• Work instructions: Could you render the records below as a numbered list, one line per item, with the blank lines dropped and the pictures left out?

========================================================================

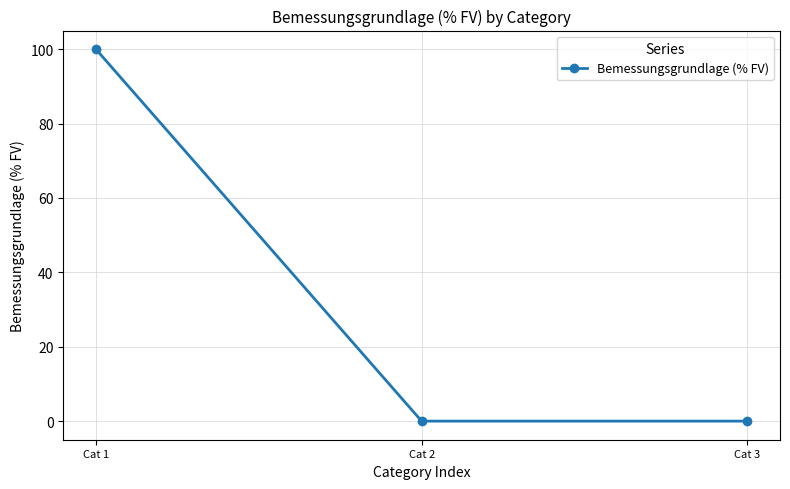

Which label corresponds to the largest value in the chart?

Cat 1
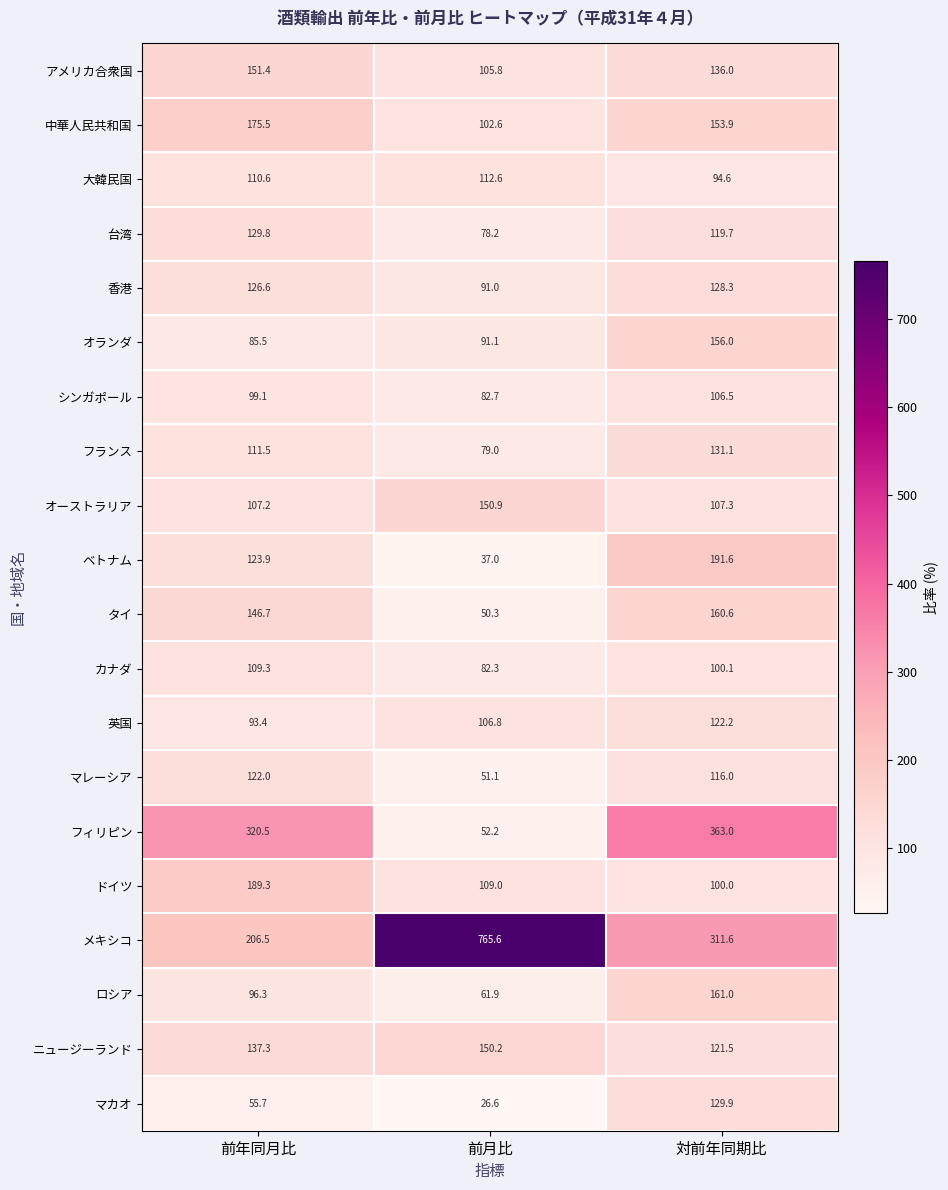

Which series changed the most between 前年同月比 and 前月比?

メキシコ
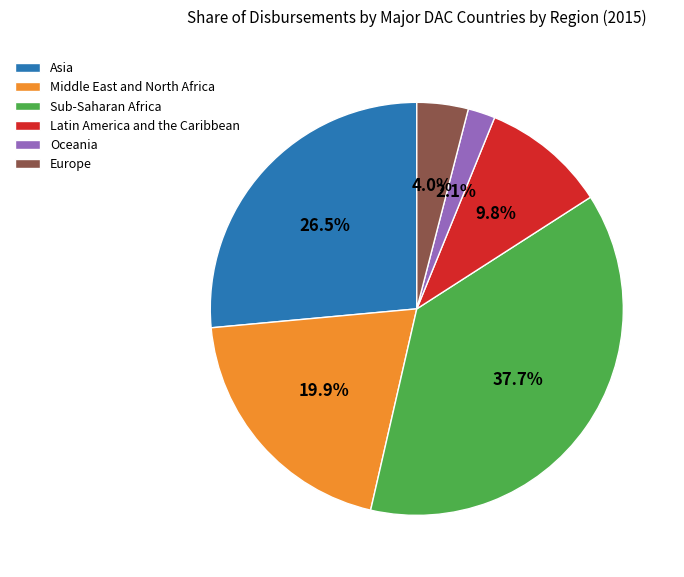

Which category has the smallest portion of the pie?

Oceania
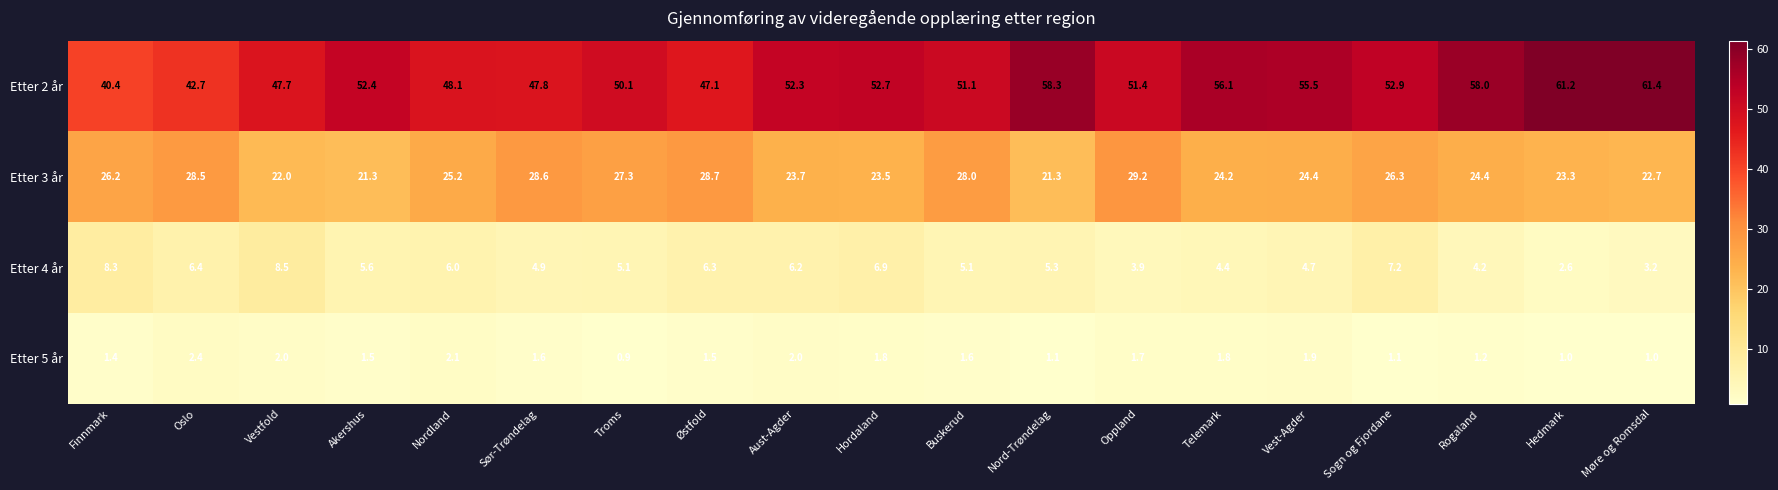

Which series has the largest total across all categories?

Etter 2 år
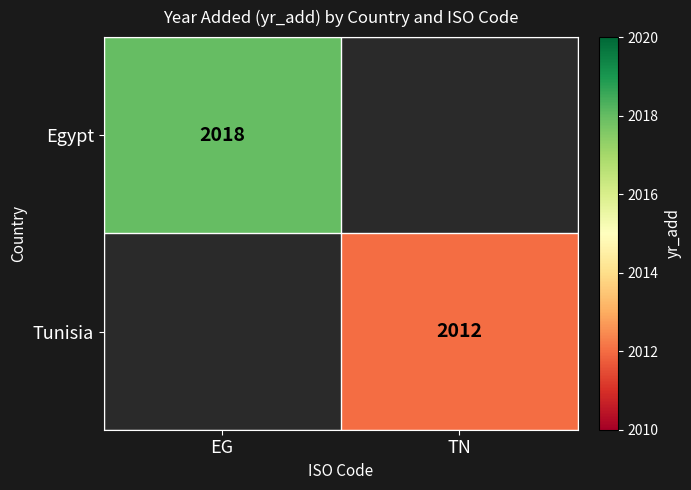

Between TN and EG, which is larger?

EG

========================================================================

• Solved exercise:
1. Which label corresponds to the largest value in the chart?
2. Cat 1
3. Which series changed the most between 前年同月比 and 前月比?
4. メキシコ
5. Which category has the smallest portion of the pie?
6. Oceania
7. Which series has the largest total across all categories?
8. Etter 2 år
9. Between TN and EG, which is larger?
10. EG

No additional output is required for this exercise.